When I first started playing Minecraft, I spent most of my time, well, mining. Or at least underground: I’d obsessively dig stairs going straight through the rock in one direction or another, I’d occasionally hollow out a blocky room whenever I needed a space for a chest or a crafting table, and every once in a while, I’d run into a natural cave, some of which were mundane and others of which were spectacular.

Eventually, though, I got bored (or perhaps overwhelmed) with those underground caves, so I decided to work on a house. I didn’t head outside to do that, however: the opening of my mine was at the base of a fairly large hill, so I decided to hollow out the space above the entrance into a room.

Since I was working above ground, I hit the side of the hill fairly soon, so I put in a window. And, as I continued to enlarge that room, I hit another side of the hill; following my Christopher Alexander fetish, I recognized this as Light on Two Sides of Every Room.

One of Christopher’s Alexander’s main points is that you shouldn’t design buildings in isolation, you shouldn’t design them abstractly: you should design them in context, you should design each building so that the area around it is made richer by the presence of that building. And one of the wonderful aspects of Minecraft is that it’s a building game that encourages such an approach. Yes, if you want, you can build in Minecraft as if you were working with Legos, assembling the blocks that you have at hand into whatever shapes you find pleasing. But one of the most amazing aspects of the game is the terrain that it generates: and a building that fits into that terrain and finds a way to fill a gap that is missing is much more powerful than a building that’s plunked down into a plain that you’ve artificially leveled.

Indeed, going through Alexander’s fifteen properties, we see many that have echoes in Minecraft. The walls of the house that you build to survive your first night are an excellent example of Boundaries. The wonderful overworld combined with the importance of mining (and with natural caves bringing space to the interior of the earth!) provide Deep Interlock and Ambiguity and Positive Space in a context of Contrast. The large blocks, in their own way, provide Roughness; the terrain is full of Good Shape, and not infrequently I turn a corner and am struck by a wonderful waterfall (or lavafall!), a single tree in just the right place, or a forest of trees filling a valley, any of which makes a Strong Center indeed. And the range from single blocks to trees to hills to mountains to the span from bedrock to the top of the sky has room for several Levels of Scale.

Which isn’t to say that it’s a perfect Alexandrian space. There is room for several levels of scale, but the size of the blocks imposes a limit: the world may stretch on forever horizontally, but you only have 256 blocks of height to play with. And the context that Alexander wants you to place your buildings into isn’t defined only by the pre-existing shapes that are present: it’s the context of the people who will be using those buildings, people who are (pace the pleasures of multiplayer servers) almost entirely absent in Minecraft. Nonetheless, as much as I’ve enjoyed other construction games recently (Social City being the most prominent example), Minecraft does a much better job of providing context.
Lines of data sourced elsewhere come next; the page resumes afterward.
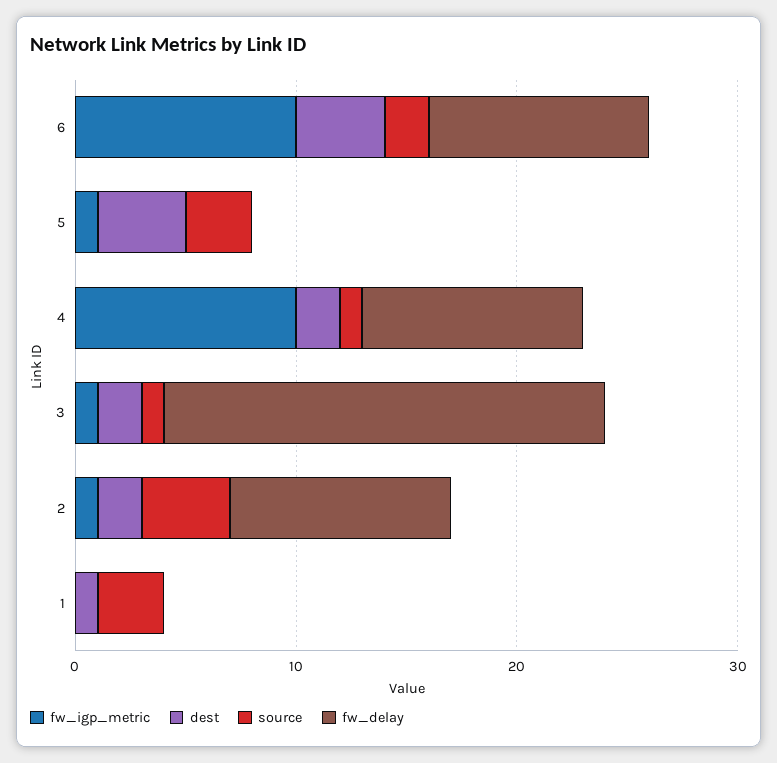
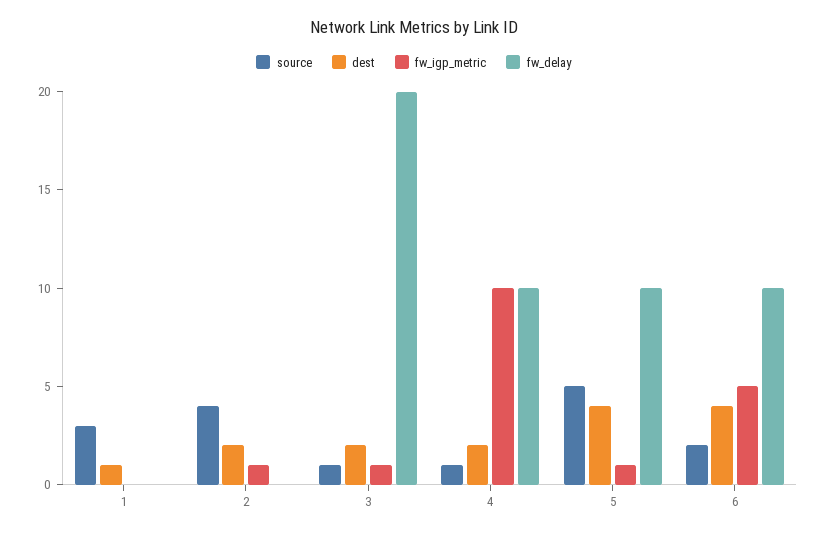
  {
    "fw_igp_metric": {
-     "6": 10,
+     "6": 5,
      "5": 1,
      "4": 10,
      "3": 1,
      "2": 1,
      "1": 0
    },
    "dest": {
      "6": 4,
      "5": 4,
      "4": 2,
      "3": 2,
      "2": 2,
      "1": 1
    },
    "source": {
      "6": 2,
-     "5": 3,
+     "5": 5,
      "4": 1,
      "3": 1,
      "2": 4,
      "1": 3
    },
    "fw_delay": {
      "6": 10,
-     "5": 0,
+     "5": 10,
      "4": 10,
      "3": 20,
-     "2": 10,
+     "2": 0,
      "1": 0
    }
  }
And it certainly does a good enough job of providing context to make me realize that I’m pretty bad at architecture! Take that picture above: one of the windows in question is at an angle (so it’s perhaps more light on one-and-a-half sides rather than two sides of a room), and the wall between the two is a much weaker center than a corner would be at that location. In retrospect, I was much too deferential to the existing shape of the hill when I hollowed out that room: I should have taken a slightly firmer touch in places, reshaping the walls to make the interior space more usable while not harming its outside appearance. I tried to do that some on the third floor, but that also led to problems: I ended up extending past the sides of the hill in a few areas, with the result that there are overhangs above the windows on the second floor, meaning that they didn’t provide as much light as they should have. And one side of the hill in question led into a natural arch; a wonderfully strong center in its own right, but again windows facing that arch didn’t provide enough light to make the adjacent rooms really livable.
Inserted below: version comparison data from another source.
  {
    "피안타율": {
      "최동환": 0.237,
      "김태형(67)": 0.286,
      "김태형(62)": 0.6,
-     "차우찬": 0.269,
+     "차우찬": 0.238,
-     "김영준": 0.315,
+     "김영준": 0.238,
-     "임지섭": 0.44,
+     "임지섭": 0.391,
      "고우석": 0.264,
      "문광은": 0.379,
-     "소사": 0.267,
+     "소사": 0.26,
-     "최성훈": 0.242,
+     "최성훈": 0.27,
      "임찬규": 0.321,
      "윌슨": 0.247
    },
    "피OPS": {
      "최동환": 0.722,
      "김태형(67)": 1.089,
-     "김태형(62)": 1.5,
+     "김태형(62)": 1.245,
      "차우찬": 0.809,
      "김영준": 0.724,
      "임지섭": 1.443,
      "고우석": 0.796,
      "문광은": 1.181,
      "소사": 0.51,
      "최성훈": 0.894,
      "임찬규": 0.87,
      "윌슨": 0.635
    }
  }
Still, I got better at creating and enhancing centers as I proceeded up the hill. I’m rather fond of the way the third floor balcony turned out: the Deep Interlock and Ambiguity that it provides as a Boundary between the interior and exterior, the Level of Scale that it provides in relation to the larger interior room, and that sunset view is hard to beat. The stairs going up the outside of the hill from that balcony also provide a nice accent to the existing shape of the hill, and, going further up, there’s a turning set of stairs inside a large glass enclosure that provides an even bigger boundary area between inside and outside than the balcony did, while solving a somewhat thorny problem posed by the pre-existing geometry of the hillside and my third floor room. Up on the roof, I originally planted five trees before chopping down all but one of them, since its power as a Strong Center would more than make up for the absence of the other four.

There’s so much more to do, so much more for me to learn. I’ve hollowed out perhaps a quarter of that hill: how best to acknowledge the rest of it? And then, how can I move away from the crutch of using an existing hill to form the shell of my house: how best to build houses outside in the Minecraft landscape, at first hoping only to not mar the beauty of that landscape too much, but eventually finding ways in which I can make the landscape a bit more whole? And how to reconcile that with the part of me that likes digging corridors, that would enjoy nothing more than to lay down minecart tracks in a straight line all the way to the horizon?